━━ Provided information

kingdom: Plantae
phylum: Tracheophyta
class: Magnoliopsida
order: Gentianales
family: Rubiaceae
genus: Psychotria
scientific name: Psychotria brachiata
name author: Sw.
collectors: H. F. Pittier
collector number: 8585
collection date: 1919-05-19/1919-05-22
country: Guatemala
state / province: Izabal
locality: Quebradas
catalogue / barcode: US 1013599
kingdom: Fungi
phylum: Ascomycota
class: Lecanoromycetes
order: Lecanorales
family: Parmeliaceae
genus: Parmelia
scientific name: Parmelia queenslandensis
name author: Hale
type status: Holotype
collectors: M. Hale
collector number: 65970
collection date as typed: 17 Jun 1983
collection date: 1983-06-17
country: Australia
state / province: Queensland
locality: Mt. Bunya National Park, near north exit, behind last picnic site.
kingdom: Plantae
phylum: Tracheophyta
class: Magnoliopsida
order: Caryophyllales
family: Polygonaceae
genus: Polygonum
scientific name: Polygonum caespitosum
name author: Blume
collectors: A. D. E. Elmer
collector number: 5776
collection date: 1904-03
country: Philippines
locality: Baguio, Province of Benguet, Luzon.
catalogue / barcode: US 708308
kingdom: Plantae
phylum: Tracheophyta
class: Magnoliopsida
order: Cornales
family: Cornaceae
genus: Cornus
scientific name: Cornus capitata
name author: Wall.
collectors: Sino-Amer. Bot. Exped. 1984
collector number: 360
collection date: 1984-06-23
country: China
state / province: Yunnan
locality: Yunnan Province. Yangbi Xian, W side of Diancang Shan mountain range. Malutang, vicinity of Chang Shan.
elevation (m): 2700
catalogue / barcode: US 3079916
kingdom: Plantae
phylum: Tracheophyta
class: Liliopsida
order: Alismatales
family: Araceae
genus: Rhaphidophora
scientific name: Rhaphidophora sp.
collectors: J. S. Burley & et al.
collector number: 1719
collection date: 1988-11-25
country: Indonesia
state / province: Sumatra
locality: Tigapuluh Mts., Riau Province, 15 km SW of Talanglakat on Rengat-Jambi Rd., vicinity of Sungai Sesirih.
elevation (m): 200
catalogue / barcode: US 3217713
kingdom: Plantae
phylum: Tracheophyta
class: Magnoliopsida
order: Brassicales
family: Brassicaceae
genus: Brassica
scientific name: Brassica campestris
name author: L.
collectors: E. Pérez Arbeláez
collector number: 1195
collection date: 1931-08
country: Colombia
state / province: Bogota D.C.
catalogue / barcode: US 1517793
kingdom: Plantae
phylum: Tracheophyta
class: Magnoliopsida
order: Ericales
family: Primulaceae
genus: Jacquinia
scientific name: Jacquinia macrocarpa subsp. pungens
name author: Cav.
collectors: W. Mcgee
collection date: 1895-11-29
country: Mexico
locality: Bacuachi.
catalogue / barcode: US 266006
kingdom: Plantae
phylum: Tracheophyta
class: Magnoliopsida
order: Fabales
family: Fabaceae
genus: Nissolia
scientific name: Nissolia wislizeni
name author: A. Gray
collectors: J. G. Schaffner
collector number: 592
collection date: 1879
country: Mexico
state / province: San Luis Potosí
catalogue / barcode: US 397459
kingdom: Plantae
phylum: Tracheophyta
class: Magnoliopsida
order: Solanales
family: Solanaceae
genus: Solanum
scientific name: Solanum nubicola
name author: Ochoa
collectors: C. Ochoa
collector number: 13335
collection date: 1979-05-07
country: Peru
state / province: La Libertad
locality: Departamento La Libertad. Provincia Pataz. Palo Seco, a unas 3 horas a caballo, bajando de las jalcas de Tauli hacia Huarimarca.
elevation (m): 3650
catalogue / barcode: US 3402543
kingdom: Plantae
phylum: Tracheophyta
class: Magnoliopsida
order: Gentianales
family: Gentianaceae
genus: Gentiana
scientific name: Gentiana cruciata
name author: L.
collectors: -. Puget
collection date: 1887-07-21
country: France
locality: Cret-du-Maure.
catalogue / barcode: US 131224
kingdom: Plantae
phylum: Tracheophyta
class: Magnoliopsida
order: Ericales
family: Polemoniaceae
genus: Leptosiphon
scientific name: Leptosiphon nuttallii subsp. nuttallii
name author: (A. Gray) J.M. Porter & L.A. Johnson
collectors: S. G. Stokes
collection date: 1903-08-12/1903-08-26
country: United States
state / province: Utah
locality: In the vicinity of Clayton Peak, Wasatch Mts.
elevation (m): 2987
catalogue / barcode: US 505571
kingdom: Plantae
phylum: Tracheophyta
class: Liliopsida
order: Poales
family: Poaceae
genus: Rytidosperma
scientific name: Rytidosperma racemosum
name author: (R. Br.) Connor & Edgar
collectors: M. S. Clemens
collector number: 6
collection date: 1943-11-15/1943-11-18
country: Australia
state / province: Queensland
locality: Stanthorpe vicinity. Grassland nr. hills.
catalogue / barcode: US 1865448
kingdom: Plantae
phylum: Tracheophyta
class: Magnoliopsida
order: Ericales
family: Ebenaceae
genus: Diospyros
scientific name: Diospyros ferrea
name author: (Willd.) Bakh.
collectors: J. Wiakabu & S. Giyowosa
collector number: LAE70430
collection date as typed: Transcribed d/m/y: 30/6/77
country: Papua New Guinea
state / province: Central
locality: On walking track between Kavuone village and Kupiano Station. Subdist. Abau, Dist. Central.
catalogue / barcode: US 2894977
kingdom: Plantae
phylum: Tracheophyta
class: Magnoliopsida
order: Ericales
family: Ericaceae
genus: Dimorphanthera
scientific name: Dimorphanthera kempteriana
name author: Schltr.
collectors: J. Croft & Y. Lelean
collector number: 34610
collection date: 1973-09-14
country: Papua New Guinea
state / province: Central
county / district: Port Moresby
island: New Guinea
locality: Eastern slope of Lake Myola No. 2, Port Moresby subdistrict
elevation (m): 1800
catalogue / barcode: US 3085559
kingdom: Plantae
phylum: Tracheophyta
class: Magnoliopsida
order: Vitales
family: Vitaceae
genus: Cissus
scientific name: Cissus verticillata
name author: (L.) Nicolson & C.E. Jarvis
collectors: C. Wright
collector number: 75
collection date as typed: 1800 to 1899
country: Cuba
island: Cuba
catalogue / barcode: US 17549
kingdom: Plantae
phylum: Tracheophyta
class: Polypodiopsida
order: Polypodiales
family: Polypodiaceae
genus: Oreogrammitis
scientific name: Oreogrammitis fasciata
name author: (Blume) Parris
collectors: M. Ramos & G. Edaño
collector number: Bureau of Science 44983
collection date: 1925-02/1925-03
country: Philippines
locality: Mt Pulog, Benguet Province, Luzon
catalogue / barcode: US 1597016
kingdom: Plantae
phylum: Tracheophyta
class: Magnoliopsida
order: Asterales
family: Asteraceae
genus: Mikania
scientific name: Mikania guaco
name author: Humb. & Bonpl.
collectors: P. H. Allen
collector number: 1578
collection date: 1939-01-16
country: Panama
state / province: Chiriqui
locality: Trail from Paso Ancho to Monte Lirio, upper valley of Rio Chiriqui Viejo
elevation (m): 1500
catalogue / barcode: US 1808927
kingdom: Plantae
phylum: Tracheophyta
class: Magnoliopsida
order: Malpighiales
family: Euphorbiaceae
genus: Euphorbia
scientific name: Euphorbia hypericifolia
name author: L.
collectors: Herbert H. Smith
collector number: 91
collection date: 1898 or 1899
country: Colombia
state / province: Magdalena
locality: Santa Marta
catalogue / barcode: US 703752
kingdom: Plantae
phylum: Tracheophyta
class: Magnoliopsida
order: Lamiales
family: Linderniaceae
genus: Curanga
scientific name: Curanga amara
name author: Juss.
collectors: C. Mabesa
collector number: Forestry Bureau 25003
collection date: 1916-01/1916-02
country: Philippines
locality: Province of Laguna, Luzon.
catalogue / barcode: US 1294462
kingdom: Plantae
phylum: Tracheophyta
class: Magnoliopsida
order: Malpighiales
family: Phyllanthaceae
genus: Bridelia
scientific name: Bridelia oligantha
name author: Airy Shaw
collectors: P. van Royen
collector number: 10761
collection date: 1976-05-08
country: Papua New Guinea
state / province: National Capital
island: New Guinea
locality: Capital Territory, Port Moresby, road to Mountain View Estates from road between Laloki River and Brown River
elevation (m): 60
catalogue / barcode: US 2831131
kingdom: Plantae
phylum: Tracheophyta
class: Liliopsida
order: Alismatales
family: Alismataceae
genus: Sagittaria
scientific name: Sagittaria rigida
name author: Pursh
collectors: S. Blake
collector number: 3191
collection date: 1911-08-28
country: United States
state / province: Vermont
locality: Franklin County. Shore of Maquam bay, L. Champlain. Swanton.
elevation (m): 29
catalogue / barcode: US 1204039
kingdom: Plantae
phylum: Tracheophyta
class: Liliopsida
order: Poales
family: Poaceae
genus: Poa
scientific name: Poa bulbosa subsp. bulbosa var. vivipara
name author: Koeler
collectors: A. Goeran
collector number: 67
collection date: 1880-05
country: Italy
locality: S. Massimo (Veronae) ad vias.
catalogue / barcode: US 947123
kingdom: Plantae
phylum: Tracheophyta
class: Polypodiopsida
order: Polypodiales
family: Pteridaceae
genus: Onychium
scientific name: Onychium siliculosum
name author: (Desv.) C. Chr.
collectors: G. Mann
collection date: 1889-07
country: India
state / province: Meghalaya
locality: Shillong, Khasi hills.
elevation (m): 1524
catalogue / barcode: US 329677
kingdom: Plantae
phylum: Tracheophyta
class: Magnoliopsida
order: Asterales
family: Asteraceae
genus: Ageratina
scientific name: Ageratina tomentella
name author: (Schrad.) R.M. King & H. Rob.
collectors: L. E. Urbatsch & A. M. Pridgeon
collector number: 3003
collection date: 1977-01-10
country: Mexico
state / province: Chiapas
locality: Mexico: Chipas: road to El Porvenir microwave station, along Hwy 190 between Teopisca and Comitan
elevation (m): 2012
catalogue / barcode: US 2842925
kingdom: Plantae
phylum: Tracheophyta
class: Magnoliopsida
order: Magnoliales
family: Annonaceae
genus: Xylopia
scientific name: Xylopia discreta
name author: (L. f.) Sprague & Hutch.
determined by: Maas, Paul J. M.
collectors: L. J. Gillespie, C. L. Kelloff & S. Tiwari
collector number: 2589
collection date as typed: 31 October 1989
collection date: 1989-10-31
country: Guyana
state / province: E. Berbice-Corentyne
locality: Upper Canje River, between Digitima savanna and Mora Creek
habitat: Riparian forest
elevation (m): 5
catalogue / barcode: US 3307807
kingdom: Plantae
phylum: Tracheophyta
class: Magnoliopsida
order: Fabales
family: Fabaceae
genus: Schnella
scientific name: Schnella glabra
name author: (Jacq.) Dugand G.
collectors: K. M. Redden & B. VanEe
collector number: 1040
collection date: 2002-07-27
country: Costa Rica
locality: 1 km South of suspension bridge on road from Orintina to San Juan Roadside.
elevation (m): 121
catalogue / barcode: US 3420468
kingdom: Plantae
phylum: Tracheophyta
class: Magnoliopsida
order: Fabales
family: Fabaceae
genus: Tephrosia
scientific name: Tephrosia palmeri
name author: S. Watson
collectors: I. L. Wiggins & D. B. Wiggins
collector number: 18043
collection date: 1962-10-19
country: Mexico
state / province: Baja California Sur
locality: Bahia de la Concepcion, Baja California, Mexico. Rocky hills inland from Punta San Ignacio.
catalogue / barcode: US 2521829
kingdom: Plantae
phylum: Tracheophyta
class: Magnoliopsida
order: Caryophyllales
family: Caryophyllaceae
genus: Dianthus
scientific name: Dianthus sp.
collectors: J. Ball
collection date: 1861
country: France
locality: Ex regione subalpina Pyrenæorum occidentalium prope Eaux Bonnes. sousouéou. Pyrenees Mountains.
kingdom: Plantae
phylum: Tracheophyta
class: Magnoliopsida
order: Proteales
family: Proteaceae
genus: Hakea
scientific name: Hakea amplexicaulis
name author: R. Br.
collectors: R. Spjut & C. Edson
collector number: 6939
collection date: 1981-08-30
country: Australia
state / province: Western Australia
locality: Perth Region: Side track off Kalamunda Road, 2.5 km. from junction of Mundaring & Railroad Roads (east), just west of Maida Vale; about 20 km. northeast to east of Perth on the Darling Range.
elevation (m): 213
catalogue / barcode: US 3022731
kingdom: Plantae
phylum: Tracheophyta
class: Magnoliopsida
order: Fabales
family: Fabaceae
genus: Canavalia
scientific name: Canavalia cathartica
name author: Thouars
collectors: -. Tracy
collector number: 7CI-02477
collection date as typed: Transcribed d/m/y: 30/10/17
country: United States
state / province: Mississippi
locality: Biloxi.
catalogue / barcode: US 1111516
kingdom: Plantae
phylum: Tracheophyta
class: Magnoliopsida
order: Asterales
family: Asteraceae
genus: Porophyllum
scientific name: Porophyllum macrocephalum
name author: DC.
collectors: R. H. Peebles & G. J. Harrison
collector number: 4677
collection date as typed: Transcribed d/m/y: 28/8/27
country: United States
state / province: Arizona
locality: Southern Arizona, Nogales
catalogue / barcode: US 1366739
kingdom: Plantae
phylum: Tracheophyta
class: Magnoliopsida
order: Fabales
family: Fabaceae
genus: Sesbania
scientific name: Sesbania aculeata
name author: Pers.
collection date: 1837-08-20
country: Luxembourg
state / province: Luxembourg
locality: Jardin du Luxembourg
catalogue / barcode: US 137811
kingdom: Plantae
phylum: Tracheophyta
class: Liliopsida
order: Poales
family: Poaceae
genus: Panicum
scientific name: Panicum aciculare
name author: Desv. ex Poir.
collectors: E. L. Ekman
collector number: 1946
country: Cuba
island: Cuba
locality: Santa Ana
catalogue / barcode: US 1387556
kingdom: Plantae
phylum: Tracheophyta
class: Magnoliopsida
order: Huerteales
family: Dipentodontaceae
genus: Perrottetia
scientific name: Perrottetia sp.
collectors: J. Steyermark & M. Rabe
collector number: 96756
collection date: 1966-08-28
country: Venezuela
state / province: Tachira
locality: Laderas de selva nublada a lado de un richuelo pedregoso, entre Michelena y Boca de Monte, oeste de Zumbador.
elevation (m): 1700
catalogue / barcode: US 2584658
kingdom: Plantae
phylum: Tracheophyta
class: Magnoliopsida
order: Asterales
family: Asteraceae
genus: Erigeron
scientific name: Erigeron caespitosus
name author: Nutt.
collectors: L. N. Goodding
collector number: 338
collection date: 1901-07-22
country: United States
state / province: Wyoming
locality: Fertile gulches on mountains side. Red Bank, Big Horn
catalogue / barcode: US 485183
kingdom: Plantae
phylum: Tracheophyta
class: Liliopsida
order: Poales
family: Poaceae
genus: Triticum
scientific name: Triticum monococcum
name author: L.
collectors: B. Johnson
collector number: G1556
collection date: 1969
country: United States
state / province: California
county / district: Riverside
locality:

━━━━

• **Written task**: Could you copy out, word for word, the lines of the records from the one containing "collection date: 1981-08-30" through the one containing "collector number: 7CI-02477", including both of those lines?

• **Response to this exercise**:
collection date: 1981-08-30
country: Australia
state / province: Western Australia
locality: Perth Region: Side track off Kalamunda Road, 2.5 km. from junction of Mundaring & Railroad Roads (east), just west of Maida Vale; about 20 km. northeast to east of Perth on the Darling Range.
elevation (m): 213
catalogue / barcode: US 3022731
kingdom: Plantae
phylum: Tracheophyta
class: Magnoliopsida
order: Fabales
family: Fabaceae
genus: Canavalia
scientific name: Canavalia cathartica
name author: Thouars
collectors: -. Tracy
collector number: 7CI-02477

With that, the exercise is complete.